# WS Commander 120 Trolling Motor Install



## RustyGoat (May 17, 2011)

Finished the trolling motor (Minn Kota Endura C2 30lb) install on my Commander 120. I tried a couple of different style mounts made out of stuff laying around my garage. Ended up with this.








It attaches with 4 j bolts and t handles. I put a block of wood under the rail on each side to distribute the load from the j bolts. Put a couple pieces of weather stripping on the bottom of the mount. 
























Total cost was about $30 for the hardware and piece of aluminum angle iron. Added the angle iron for a little extra rigidity, without it the cost would have only been about $15.

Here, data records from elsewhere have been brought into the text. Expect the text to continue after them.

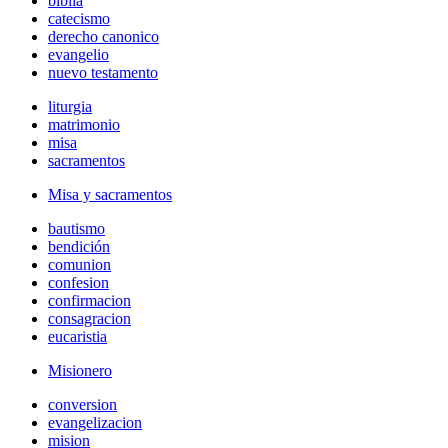
biblia
catecismo
derecho canonico
evangelio
nuevo testamento
liturgia
matrimonio
misa
sacramentos
Misa y sacramentos
bautismo
bendición
comunion
confesion
confirmacion
consagracion
eucaristia
Misionero
conversion
evangelizacion
mision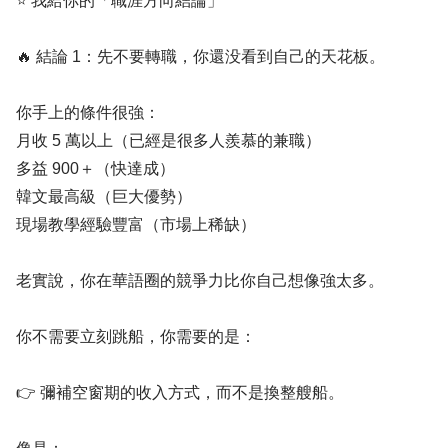
⭐ 我給你的「職涯方向結論」
🔥 結論 1：先不要轉職，你還没看到自己的天花板。
你手上的條件很強：
月收 5 萬以上（已經是很多人羨慕的兼職）
多益 900＋（快達成）
韓文最高級（巨大優勢）
現場教學經驗豐富（市場上稀缺）
老實說，你在華語圈的競爭力比你自己想像強太多。
你不需要立刻跳船，你需要的是：
👉 彌補空窗期的收入方式，而不是換整艘船。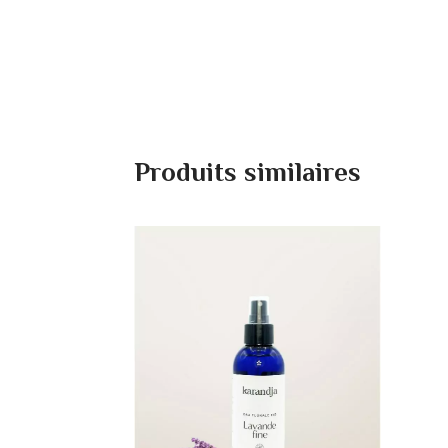
Produits similaires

Cost for the whole setup including motor was about $200. Hell of a lot cheaper than buying an Ocean Torque or similar kayak. 

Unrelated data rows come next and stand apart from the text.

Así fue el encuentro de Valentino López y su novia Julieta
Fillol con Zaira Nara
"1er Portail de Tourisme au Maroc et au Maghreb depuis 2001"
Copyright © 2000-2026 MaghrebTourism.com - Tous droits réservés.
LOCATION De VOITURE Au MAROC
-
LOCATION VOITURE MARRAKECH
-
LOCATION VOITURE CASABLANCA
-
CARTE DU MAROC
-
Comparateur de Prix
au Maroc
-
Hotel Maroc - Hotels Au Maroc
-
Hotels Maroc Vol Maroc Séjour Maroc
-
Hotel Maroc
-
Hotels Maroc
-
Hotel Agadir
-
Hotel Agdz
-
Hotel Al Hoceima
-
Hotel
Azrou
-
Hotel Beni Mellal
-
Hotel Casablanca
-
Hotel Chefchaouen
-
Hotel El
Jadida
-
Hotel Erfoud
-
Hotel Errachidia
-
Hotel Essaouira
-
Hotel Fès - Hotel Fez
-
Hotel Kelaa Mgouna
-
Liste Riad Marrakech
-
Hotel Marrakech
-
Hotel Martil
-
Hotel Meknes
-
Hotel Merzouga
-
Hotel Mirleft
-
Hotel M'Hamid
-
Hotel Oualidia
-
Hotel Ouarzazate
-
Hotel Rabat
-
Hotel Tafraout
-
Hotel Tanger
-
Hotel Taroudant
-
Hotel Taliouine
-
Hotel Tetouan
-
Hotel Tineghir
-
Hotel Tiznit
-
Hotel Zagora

I had planned to test it today but with 45 mph wind gusts I decided to wait.


----------



## BJR (Apr 11, 2012)

We'll be anxious to see how it runs. Is that a full size deep cycle battery? Am curious to see how long the charge lasts (run time). Looks good.


----------



## RustyGoat (May 17, 2011)

BJR said:


> We'll be anxious to see how it runs. Is that a full size deep cycle battery? Am curious to see how long the charge lasts (run time). Looks good.


Its the smaller 24? series I believe. I went with the smaller battery to save on weight. I did a bunch of research before I bought it and a lot of people were running this same motor/battery combo with decent run times.


----------



## BJR (Apr 11, 2012)

I think I'll add that to my "in the future" project list. I want to set up a camcorder first. My wife still doesn't understand, you can never have too much fishing gear. That's a good looking kayak.

I'm still interested in your thoughts after you take it out.


----------



## RustyGoat (May 17, 2011)

I was able to get out to Bresler Reservoir this morning for awhile. Works great! Checked my speed with the GPS on my phone and on high it will cruise at 4 mph. I trolled all the way around Bresler, had one small channel cat hit my crankbait but lost him at the side of the kayak. The wind started to pick up and I started getting wet from the splashing waves so I decided to call it a day.

I may relocate the battery to the front of the kayak for better weight distribution. the rear of the kayak sits rather low in the water with the motor on high. 

Going to try and come up with some type of back rest for the captains perch.


----------